No space after Database makes the output "Databasemay"
> + "traffic delivery, affecting multicast communication.\n";
> + break;
> + case SWITCHDEV_OBJ_ID_MRP:
> + obj_str = "Media Redundancy Protocol configuration for port";
> + problem = "Failure to set MRP ring ID on this port prevents"
> + "communication with the specified redundancy ring,\n"
portcommunication
> + "resulting in an inability to engage in MRP-based "
> + "network operations.\n";
> + break;
> + case SWITCHDEV_OBJ_ID_RING_TEST_MRP:
> + obj_str = "MRP Test Frame Operations for port";
> + problem = "Failure to generate/monitor MRP test frames may lead"
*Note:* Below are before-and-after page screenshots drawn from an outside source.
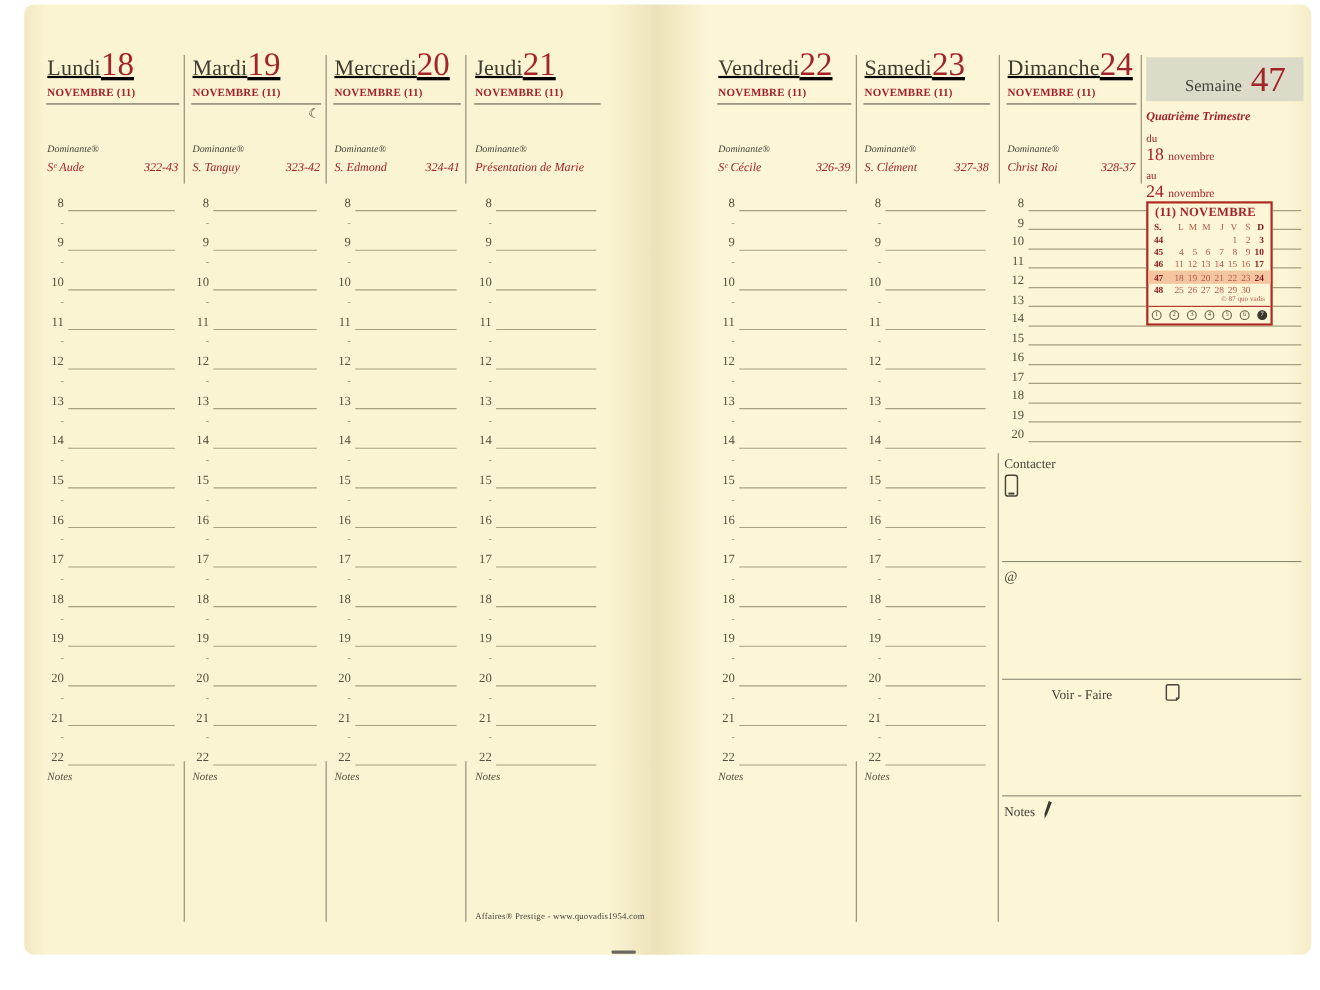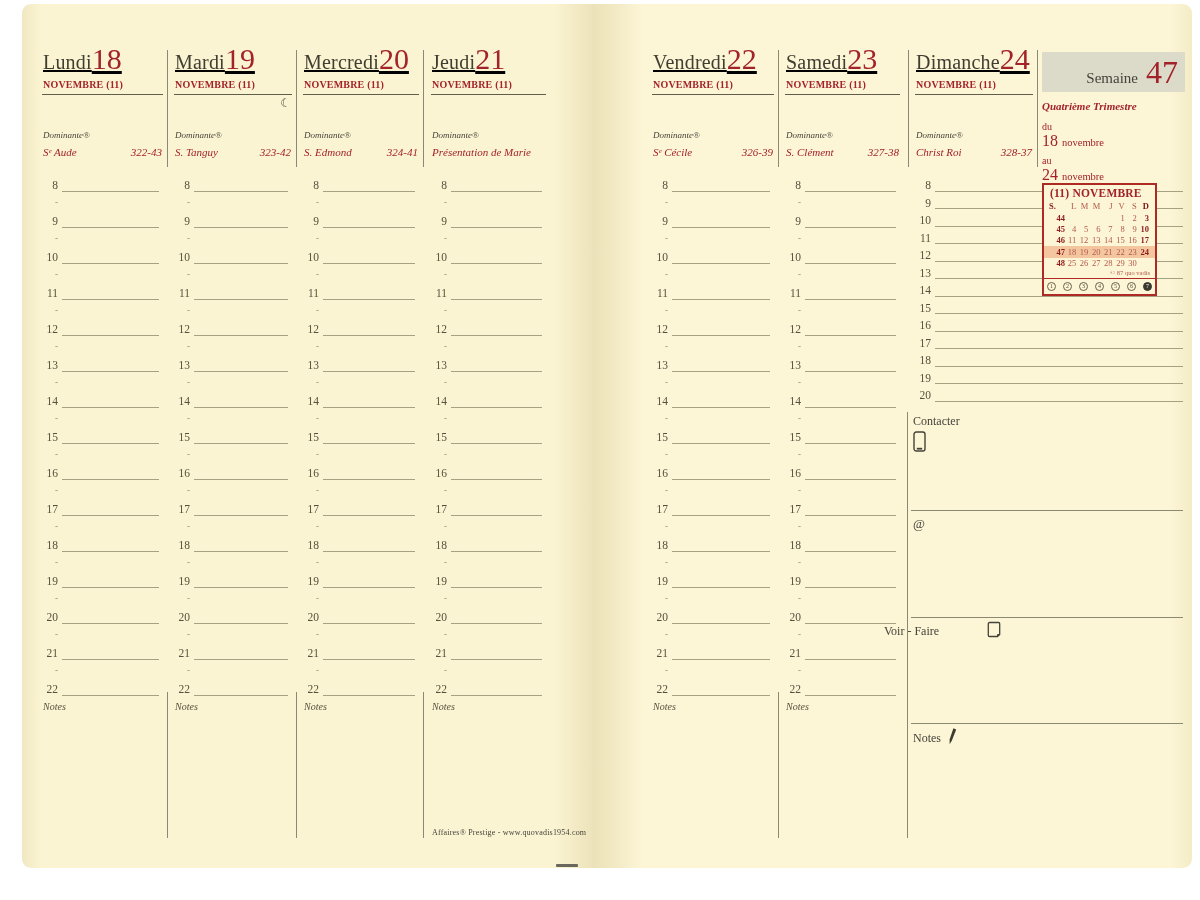--- a/index.html
+++ b/index.html
@@ -35,7 +35,7 @@
   .hline{position:absolute;height:1px;background:#8b8873;}
   
   .week-bar{position:absolute;left:1042px;top:52px;width:143px;height:40px;background:#dcdbc9;
-            display:flex;align-items:baseline;justify-content:flex-end;padding:3px 7px 0 0;box-sizing:border-box;}
+            display:flex;align-items:baseline;justify-content:flex-end;padding:3px 16px 0 0;box-sizing:border-box;}
   .semaine-label{font-size:15px;color:#45433a;margin-right:8px;}
   .week-number{font-size:32px;color:#a3232a;line-height:34px;}
   .wk-line{position:absolute;left:1042px;width:143px;text-align:left;color:#a3232a;}

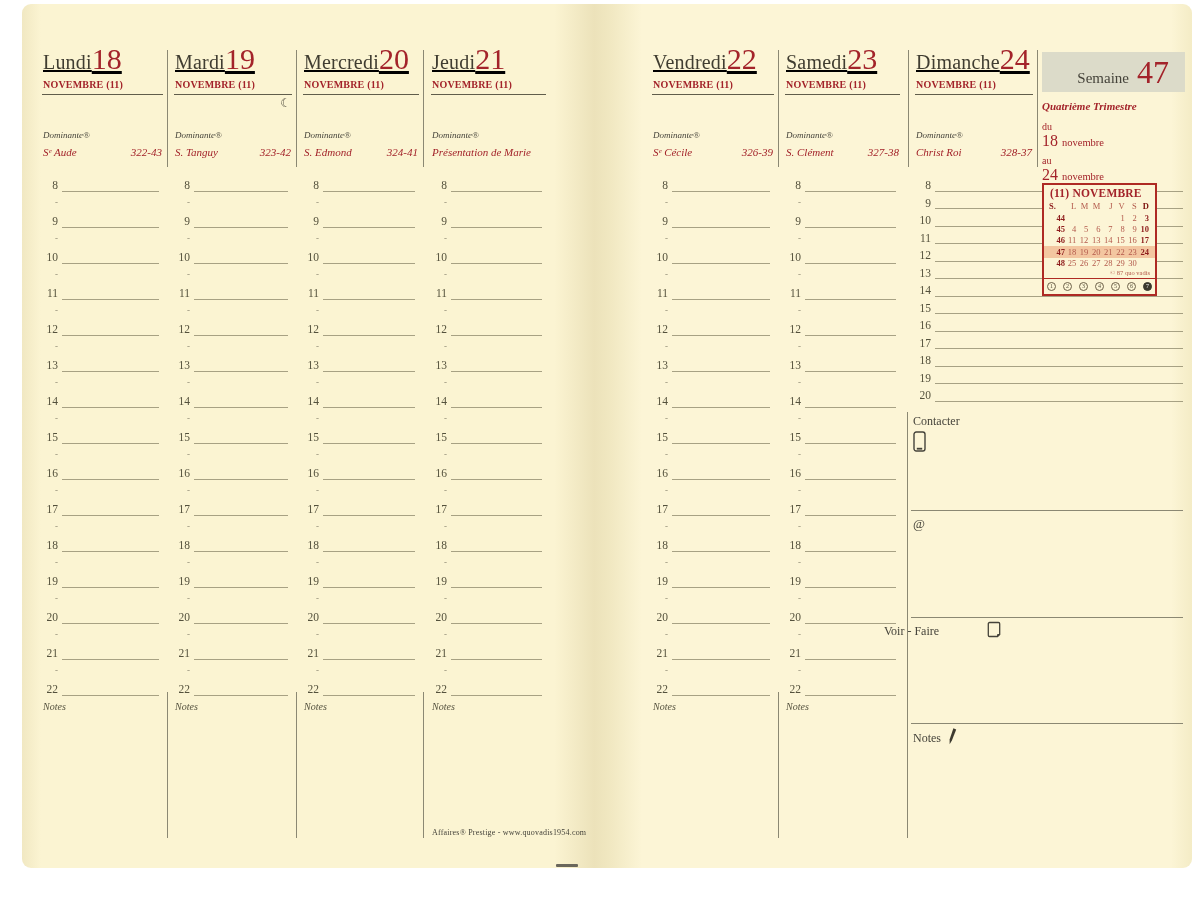--- a/index.html
+++ b/index.html
@@ -51,7 +51,7 @@
   .cal-row.hdr{height:12px;}
   .cal-row.hl{background:#f3c6a0;}
   .cal-row span{font-size:8.5px;line-height:10px;}
-  .cal-wk{font-weight:700;color:#8e1c1c;text-align:right;}
+  .cal-wk{font-weight:700;color:#8e1c1c;text-align:left;}
   .cal-d{text-align:right;color:#b2584a;padding-right:1px;}
   .cal-d.sun{font-weight:700;color:#8e1c1c;}
   .cal-h{text-align:right;color:#b2584a;padding-right:1px;}

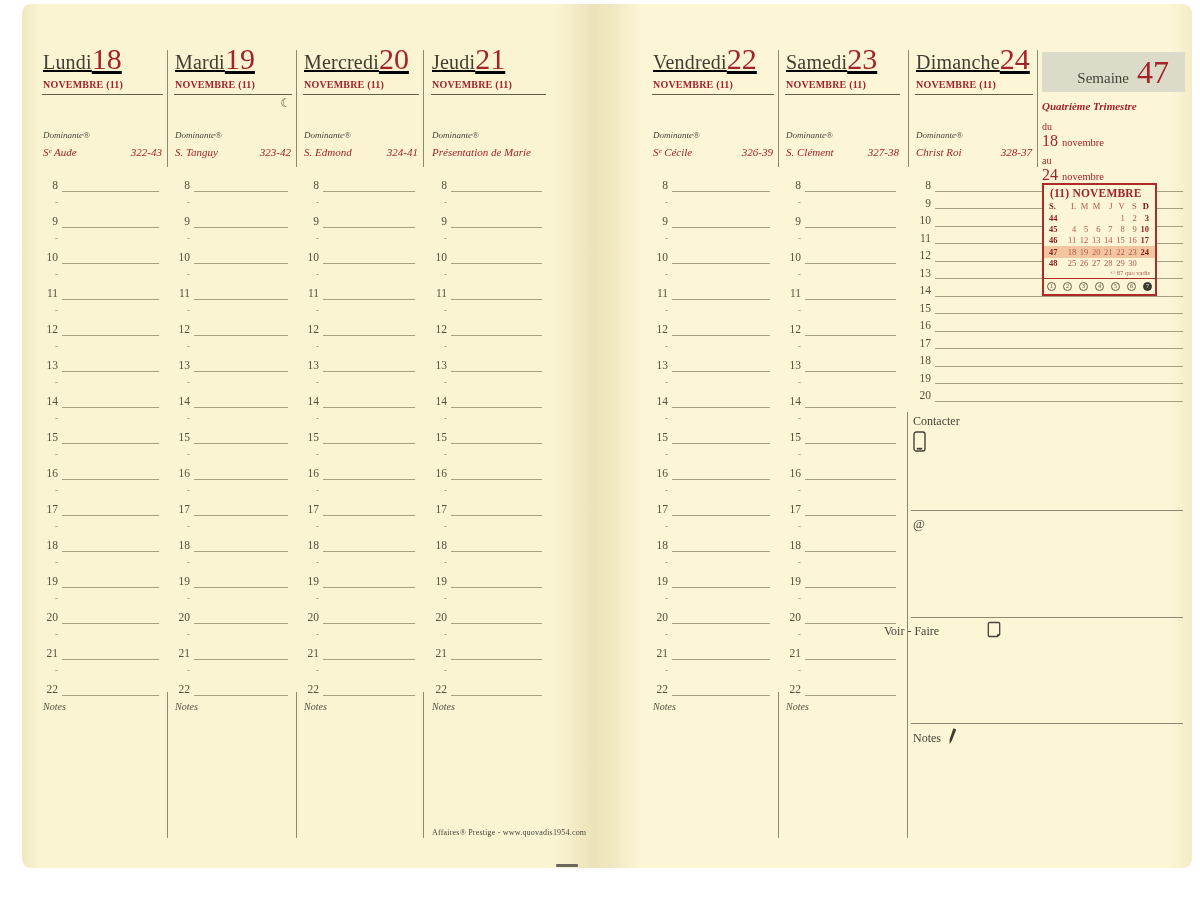--- a/index.html
+++ b/index.html
@@ -178,7 +178,7 @@
   <div class="sec-label at-label" style="left:913px;top:516px;">
     <span>@</span>
   </div>
-  <div class="sec-label" style="left:884px;top:621px;gap:48px;">
+  <div class="sec-label" style="left:956px;top:621px;gap:48px;">
     <span>Voir - Faire</span>
     <span>
       <svg width="15" height="17" viewBox="0 0 15 17">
> + "to inability to assess the ring's operational\n"
leadto
> + "integrity and fault response, hindering proactive "
> + "network management.\n";
> + break;
> + case SWITCHDEV_OBJ_ID_RING_ROLE_MRP:
> + obj_str = "MRP Ring Role Configuration";
> + problem = "Improper MRP ring role configuration may create "
> + "conflicts in the ring, disrupting communication\n"
> + "for all participants, or isolate the local system "
> + "from the ring, hindering its ability to communicate "
> + "with other participants.\n";
A bunch of unnecessary commas.
> + break;
> + case SWITCHDEV_OBJ_ID_RING_STATE_MRP:
> + obj_str = "MRP Ring State Configuration";
> + problem = "Failure to correctly set the MRP ring state can "
> + "result in network loops or leave segments without\n"
> + "communication. In a Closed state, it maintains loop "
> + "prevention by blocking one MRM port, while an Open\n"
> + "state activates in response to failures, changing "
> + "port states to preserve network connectivity.\n";
> + break;
> + case SWITCHDEV_OBJ_ID_IN_TEST_MRP:
> + obj_str = "MRP_InTest Frame Generation Configuration";
> + problem = "Failure in managing MRP_InTest frame generation can "
> + "misjudge the interconnection ring's state, leading\n"
> + "to incorrect blocking or unblocking of the I/C port."
> + "This misconfiguration might result in unintended\n"
> + "network loops or isolate critical network segments, "
> + "compromising network integrity and reliability.\n";
> + break;
> + case SWITCHDEV_OBJ_ID_IN_ROLE_MRP:
> + obj_str = "Interconnection Ring Role Configuration";
> + problem = "Failure in incorrect assignment of interconnection "
> + "ring roles (MIM/MIC) can impair the formation of the\n"
> + "interconnection rings.\n";
> + break;
> + case SWITCHDEV_OBJ_ID_IN_STATE_MRP:
> + obj_str = "Interconnection Ring State Configuration";
> + problem = "Failure in updating the interconnection ring state "
> + "can lead in case of Open state to incorrect blocking\n"
> + "or unblocking of the I/C port, resulting in unintended"
> + "network loops or isolation of critical network\n";
> + break;
> + default:
> + obj_str = "Unknown object";
> + problem = "Indicating a possible programming error.\n";
> + }
> +
> + switch (err) {
> + case -ENOSPC:
> + reason = "Current HW/SW setup lacks sufficient resources.\n";
And adding a newline here puts an unnecessary newline between
logging output as the format also has a trailing newline.
> + break;
> + }
> +
> + netdev_err(dev, "Failed to %s %s (object id=%d) with error: %pe (%d).\n%s%s\n",
> + action, obj_str, obj_id, ERR_PTR(err), err, problem, reason);
> +}
> +
On Sat, 09 Mar 2024 06:26:28 -0800
Joe Perches <[email protected]> wrote:
> > + problem = "Attempted operation is undefined, indicating a "
> > + "possible programming error.\n";
>
> My preference would be to write
> problem = "Attempted operation is undefined indicating a possible programming error\n";
ETOOWORDY.
Be concise please.
problem = "Operations is undefined\n";
On Sat, 2024-03-09 at 09:09 -0800, Stephen Hemminger wrote:
> On Sat, 09 Mar 2024 06:26:28 -0800
> Joe Perches <[email protected]> wrote:
>
> > > + problem = "Attempted operation is undefined, indicating a "
> > > + "possible programming error.\n";
> >
> > My preference would be to write
> > problem = "Attempted operation is undefined indicating a possible programming error\n";
>
> ETOOWORDY.
> Be concise please.
> problem = "Operations is undefined\n";
>
Concision is good, plurality matching is too.